**Plain-text engineering files:**

===

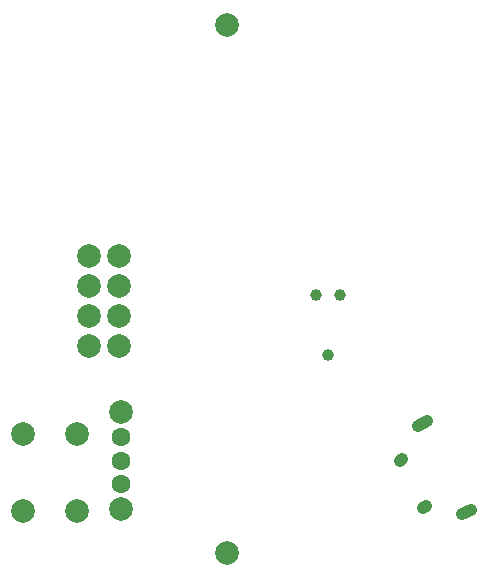
<source format=gbs>
G04 #@! TF.FileFunction,Soldermask,Bot*
%FSLAX46Y46*%
G04 Gerber Fmt 4.6, Leading zero omitted, Abs format (unit mm)*
G04 Created by KiCad (PCBNEW 4.0.2+e4-6225~38~ubuntu14.04.1-stable) date Wed 02 Nov 2016 10:45:12 GMT*
%MOMM*%
G01*
G04 APERTURE LIST*
%ADD10C,0.100000*%
%ADD11C,2.000000*%
%ADD12C,1.600000*%
%ADD13C,1.000000*%
%ADD14C,1.000000*%
G04 APERTURE END LIST*
D10*
D11*
X120800000Y-107200000D03*
X120800000Y-109740000D03*
X120800000Y-112280000D03*
X120800000Y-114820000D03*
X118260000Y-114820000D03*
X118260000Y-112280000D03*
X118260000Y-109740000D03*
X118260000Y-107200000D03*
X112750000Y-128750000D03*
X117250000Y-128750000D03*
X117250000Y-122250000D03*
X112750000Y-122250000D03*
X130000000Y-87650000D03*
X130000000Y-132350000D03*
D12*
X121000000Y-124500000D03*
X121000000Y-126500000D03*
X121000000Y-122500000D03*
D11*
X121000000Y-120400000D03*
X121000000Y-128600000D03*
D13*
X144601367Y-124511998D02*
X144824905Y-124400058D01*
X146593895Y-128490984D02*
X146817433Y-128379044D01*
X146120100Y-121570642D02*
X146924838Y-121167658D01*
X149858888Y-129036830D02*
X150663626Y-128633846D01*
D14*
X138505000Y-115540000D03*
X139521000Y-110460000D03*
X137489000Y-110460000D03*
M02*

</source>
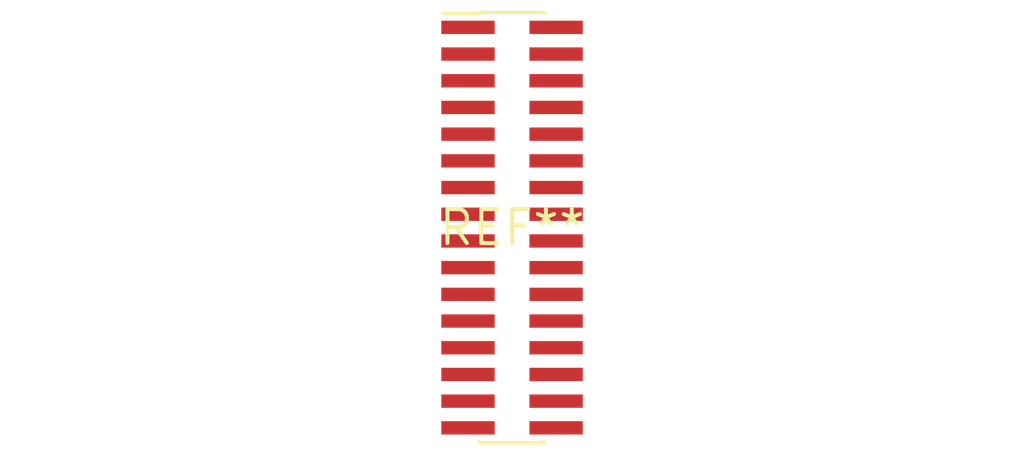
<source format=kicad_pcb>
(kicad_pcb (version 20240108) (generator pcbnew)

  (general
    (thickness 1.6)
  )

  (paper "A4")
  (layers
    (0 "F.Cu" signal)
    (31 "B.Cu" signal)
    (32 "B.Adhes" user "B.Adhesive")
    (33 "F.Adhes" user "F.Adhesive")
    (34 "B.Paste" user)
    (35 "F.Paste" user)
    (36 "B.SilkS" user "B.Silkscreen")
    (37 "F.SilkS" user "F.Silkscreen")
    (38 "B.Mask" user)
    (39 "F.Mask" user)
    (40 "Dwgs.User" user "User.Drawings")
    (41 "Cmts.User" user "User.Comments")
    (42 "Eco1.User" user "User.Eco1")
    (43 "Eco2.User" user "User.Eco2")
    (44 "Edge.Cuts" user)
    (45 "Margin" user)
    (46 "B.CrtYd" user "B.Courtyard")
    (47 "F.CrtYd" user "F.Courtyard")
    (48 "B.Fab" user)
    (49 "F.Fab" user)
    (50 "User.1" user)
    (51 "User.2" user)
    (52 "User.3" user)
    (53 "User.4" user)
    (54 "User.5" user)
    (55 "User.6" user)
    (56 "User.7" user)
    (57 "User.8" user)
    (58 "User.9" user)
  )

  (setup
    (pad_to_mask_clearance 0)
    (pcbplotparams
      (layerselection 0x00010fc_ffffffff)
      (plot_on_all_layers_selection 0x0000000_00000000)
      (disableapertmacros false)
      (usegerberextensions false)
      (usegerberattributes false)
      (usegerberadvancedattributes false)
      (creategerberjobfile false)
      (dashed_line_dash_ratio 12.000000)
      (dashed_line_gap_ratio 3.000000)
      (svgprecision 4)
      (plotframeref false)
      (viasonmask false)
      (mode 1)
      (useauxorigin false)
      (hpglpennumber 1)
      (hpglpenspeed 20)
      (hpglpendiameter 15.000000)
      (dxfpolygonmode false)
      (dxfimperialunits false)
      (dxfusepcbnewfont false)
      (psnegative false)
      (psa4output false)
      (plotreference false)
      (plotvalue false)
      (plotinvisibletext false)
      (sketchpadsonfab false)
      (subtractmaskfromsilk false)
      (outputformat 1)
      (mirror false)
      (drillshape 1)
      (scaleselection 1)
      (outputdirectory "")
    )
  )

  (net 0 "")

  (footprint "PinHeader_2x16_P1.00mm_Vertical_SMD" (layer "F.Cu") (at 0 0))

)

</source>
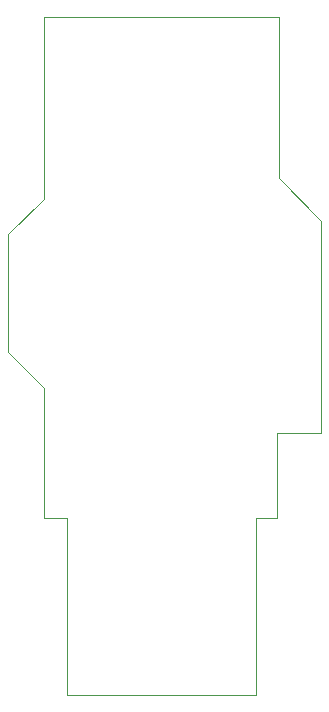
<source format=gm1>
G04 #@! TF.GenerationSoftware,KiCad,Pcbnew,(5.1.5)-3*
G04 #@! TF.CreationDate,2021-11-09T21:41:46-05:00*
G04 #@! TF.ProjectId,MotorDriver,4d6f746f-7244-4726-9976-65722e6b6963,rev?*
G04 #@! TF.SameCoordinates,Original*
G04 #@! TF.FileFunction,Profile,NP*
%FSLAX46Y46*%
G04 Gerber Fmt 4.6, Leading zero omitted, Abs format (unit mm)*
G04 Created by KiCad (PCBNEW (5.1.5)-3) date 2021-11-09 21:41:46*
%MOMM*%
%LPD*%
G04 APERTURE LIST*
%ADD10C,0.050000*%
G04 APERTURE END LIST*
D10*
X89789000Y-82000000D02*
X89789000Y-74803000D01*
X93472000Y-74803000D02*
X93472000Y-56896000D01*
X89789000Y-74803000D02*
X93472000Y-74803000D01*
X67000000Y-68000000D02*
X70000000Y-71000000D01*
X67000000Y-58000000D02*
X70000000Y-55000000D01*
X93472000Y-56896000D02*
X89916000Y-53213000D01*
X70000000Y-39624000D02*
X89916000Y-39624000D01*
X70000000Y-55000000D02*
X70000000Y-39624000D01*
X67000000Y-68000000D02*
X67000000Y-58000000D01*
X70000000Y-82000000D02*
X70000000Y-71000000D01*
X72000000Y-82000000D02*
X70000000Y-82000000D01*
X72000000Y-97000000D02*
X72000000Y-82000000D01*
X88000000Y-97000000D02*
X72000000Y-97000000D01*
X88000000Y-82000000D02*
X88000000Y-97000000D01*
X89789000Y-82000000D02*
X88000000Y-82000000D01*
X89916000Y-39624000D02*
X89916000Y-53213000D01*
M02*

</source>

===

**Problem details:**
What you give back must be the stretch above, starting at the line with "2016 10:45:12 GMT*" and ending at the line with "X121000000Y-124500000D03*", copied exactly.

**Task result:**
G04 Created by KiCad (PCBNEW 4.0.2+e4-6225~38~ubuntu14.04.1-stable) date Wed 02 Nov 2016 10:45:12 GMT*
%MOMM*%
G01*
G04 APERTURE LIST*
%ADD10C,0.100000*%
%ADD11C,2.000000*%
%ADD12C,1.600000*%
%ADD13C,1.000000*%
%ADD14C,1.000000*%
G04 APERTURE END LIST*
D10*
D11*
X120800000Y-107200000D03*
X120800000Y-109740000D03*
X120800000Y-112280000D03*
X120800000Y-114820000D03*
X118260000Y-114820000D03*
X118260000Y-112280000D03*
X118260000Y-109740000D03*
X118260000Y-107200000D03*
X112750000Y-128750000D03*
X117250000Y-128750000D03*
X117250000Y-122250000D03*
X112750000Y-122250000D03*
X130000000Y-87650000D03*
X130000000Y-132350000D03*
D12*
X121000000Y-124500000D03*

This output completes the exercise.